Excerpts from a dataset:
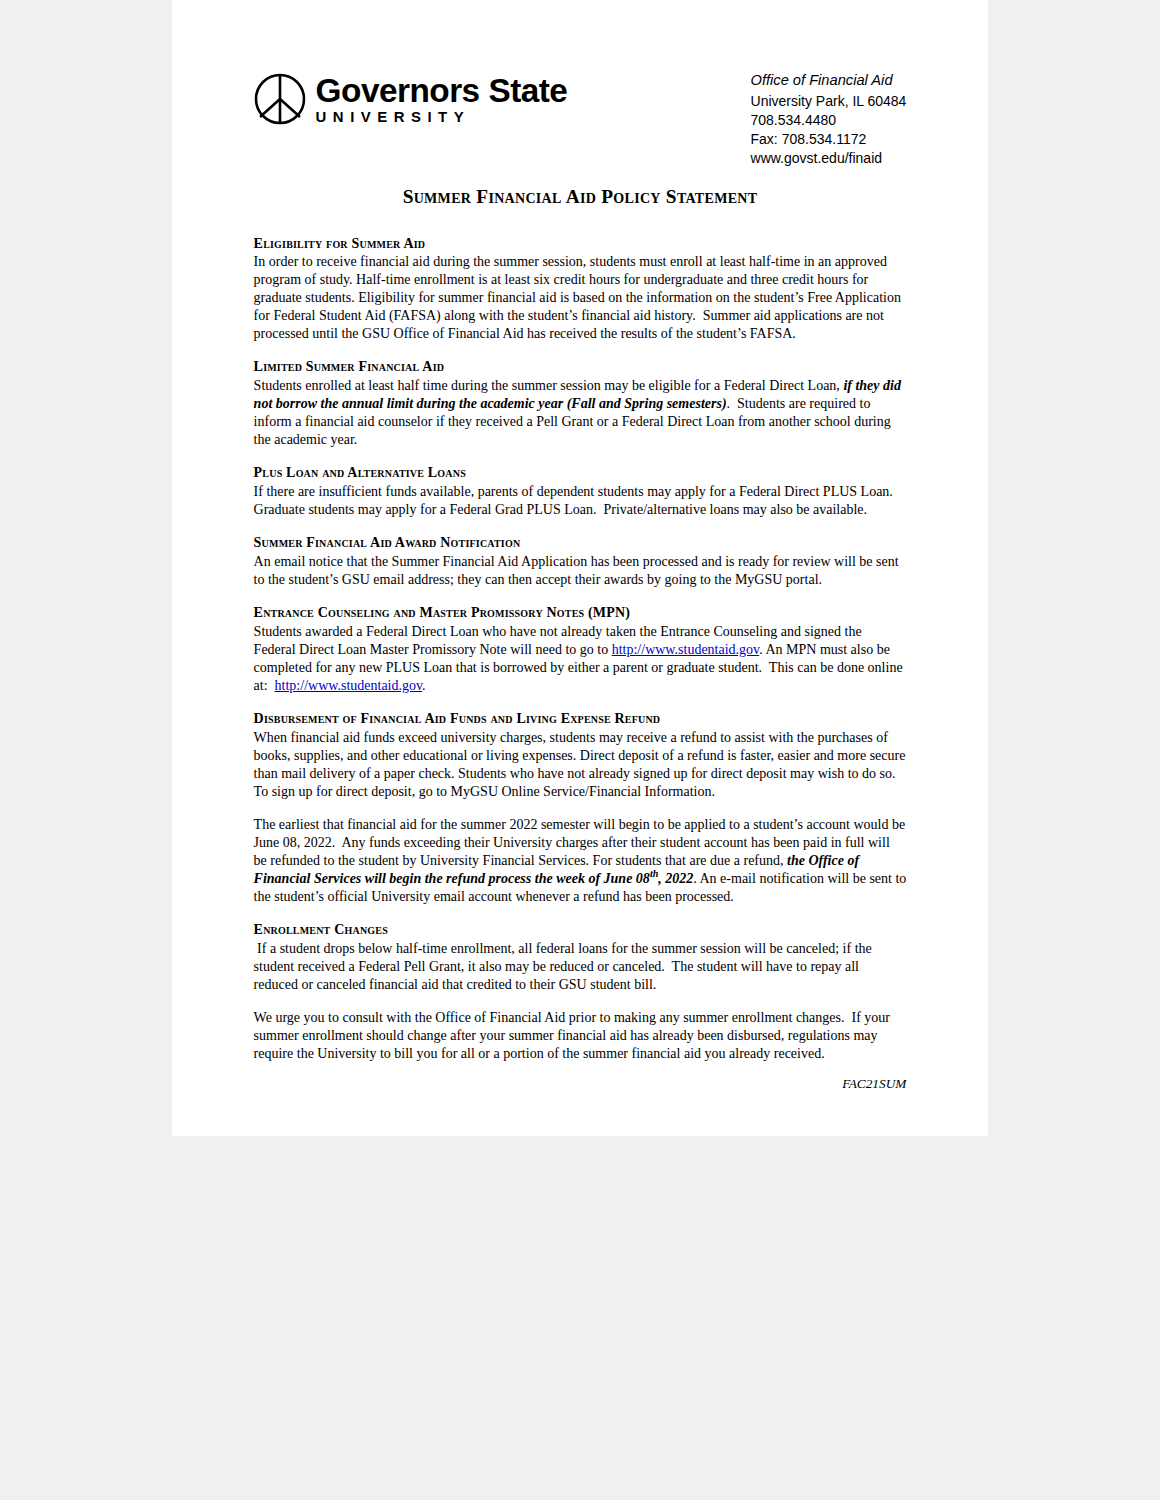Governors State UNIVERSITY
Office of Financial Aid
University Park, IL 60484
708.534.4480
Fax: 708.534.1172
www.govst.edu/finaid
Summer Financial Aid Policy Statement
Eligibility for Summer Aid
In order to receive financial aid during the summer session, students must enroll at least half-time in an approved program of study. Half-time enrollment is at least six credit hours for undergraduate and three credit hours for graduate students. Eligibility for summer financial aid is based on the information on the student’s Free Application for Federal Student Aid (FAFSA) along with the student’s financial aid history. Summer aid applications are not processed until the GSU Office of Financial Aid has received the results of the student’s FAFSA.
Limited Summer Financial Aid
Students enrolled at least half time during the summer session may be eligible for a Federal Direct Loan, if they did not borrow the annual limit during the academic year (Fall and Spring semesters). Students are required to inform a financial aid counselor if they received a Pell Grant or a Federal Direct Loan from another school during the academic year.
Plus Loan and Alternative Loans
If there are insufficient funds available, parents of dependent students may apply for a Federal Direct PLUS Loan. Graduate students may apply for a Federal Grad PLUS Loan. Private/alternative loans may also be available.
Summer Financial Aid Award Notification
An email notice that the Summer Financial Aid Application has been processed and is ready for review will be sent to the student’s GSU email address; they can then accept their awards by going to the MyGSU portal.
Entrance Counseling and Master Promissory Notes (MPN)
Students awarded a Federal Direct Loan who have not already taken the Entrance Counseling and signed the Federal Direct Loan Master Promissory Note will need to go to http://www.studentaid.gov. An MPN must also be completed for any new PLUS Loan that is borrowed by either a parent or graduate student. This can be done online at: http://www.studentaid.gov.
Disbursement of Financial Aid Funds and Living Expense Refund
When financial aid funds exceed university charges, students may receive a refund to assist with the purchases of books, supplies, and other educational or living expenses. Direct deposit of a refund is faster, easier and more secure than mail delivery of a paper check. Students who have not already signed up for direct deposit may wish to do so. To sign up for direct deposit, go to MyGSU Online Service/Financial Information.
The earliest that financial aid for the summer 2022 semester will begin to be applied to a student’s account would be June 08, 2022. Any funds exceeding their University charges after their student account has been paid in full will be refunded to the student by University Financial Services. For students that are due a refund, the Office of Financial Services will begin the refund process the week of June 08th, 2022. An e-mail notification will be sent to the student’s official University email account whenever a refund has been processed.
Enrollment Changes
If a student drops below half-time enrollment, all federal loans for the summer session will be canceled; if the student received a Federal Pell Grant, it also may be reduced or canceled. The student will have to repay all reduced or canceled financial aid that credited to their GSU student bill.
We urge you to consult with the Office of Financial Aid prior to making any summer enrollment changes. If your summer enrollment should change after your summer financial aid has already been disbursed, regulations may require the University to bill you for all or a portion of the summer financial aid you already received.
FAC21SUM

**Try it**
Without the pictures, give every line above again exactly.

**Answer space**
Governors State UNIVERSITY
Office of Financial Aid
University Park, IL 60484
708.534.4480
Fax: 708.534.1172
www.govst.edu/finaid
Summer Financial Aid Policy Statement
Eligibility for Summer Aid
In order to receive financial aid during the summer session, students must enroll at least half-time in an approved program of study. Half-time enrollment is at least six credit hours for undergraduate and three credit hours for graduate students. Eligibility for summer financial aid is based on the information on the student’s Free Application for Federal Student Aid (FAFSA) along with the student’s financial aid history. Summer aid applications are not processed until the GSU Office of Financial Aid has received the results of the student’s FAFSA.
Limited Summer Financial Aid
Students enrolled at least half time during the summer session may be eligible for a Federal Direct Loan, if they did not borrow the annual limit during the academic year (Fall and Spring semesters). Students are required to inform a financial aid counselor if they received a Pell Grant or a Federal Direct Loan from another school during the academic year.
Plus Loan and Alternative Loans
If there are insufficient funds available, parents of dependent students may apply for a Federal Direct PLUS Loan. Graduate students may apply for a Federal Grad PLUS Loan. Private/alternative loans may also be available.
Summer Financial Aid Award Notification
An email notice that the Summer Financial Aid Application has been processed and is ready for review will be sent to the student’s GSU email address; they can then accept their awards by going to the MyGSU portal.
Entrance Counseling and Master Promissory Notes (MPN)
Students awarded a Federal Direct Loan who have not already taken the Entrance Counseling and signed the Federal Direct Loan Master Promissory Note will need to go to http://www.studentaid.gov. An MPN must also be completed for any new PLUS Loan that is borrowed by either a parent or graduate student. This can be done online at: http://www.studentaid.gov.
Disbursement of Financial Aid Funds and Living Expense Refund
When financial aid funds exceed university charges, students may receive a refund to assist with the purchases of books, supplies, and other educational or living expenses. Direct deposit of a refund is faster, easier and more secure than mail delivery of a paper check. Students who have not already signed up for direct deposit may wish to do so. To sign up for direct deposit, go to MyGSU Online Service/Financial Information.
The earliest that financial aid for the summer 2022 semester will begin to be applied to a student’s account would be June 08, 2022. Any funds exceeding their University charges after their student account has been paid in full will be refunded to the student by University Financial Services. For students that are due a refund, the Office of Financial Services will begin the refund process the week of June 08th, 2022. An e-mail notification will be sent to the student’s official University email account whenever a refund has been processed.
Enrollment Changes
If a student drops below half-time enrollment, all federal loans for the summer session will be canceled; if the student received a Federal Pell Grant, it also may be reduced or canceled. The student will have to repay all reduced or canceled financial aid that credited to their GSU student bill.
We urge you to consult with the Office of Financial Aid prior to making any summer enrollment changes. If your summer enrollment should change after your summer financial aid has already been disbursed, regulations may require the University to bill you for all or a portion of the summer financial aid you already received.
FAC21SUM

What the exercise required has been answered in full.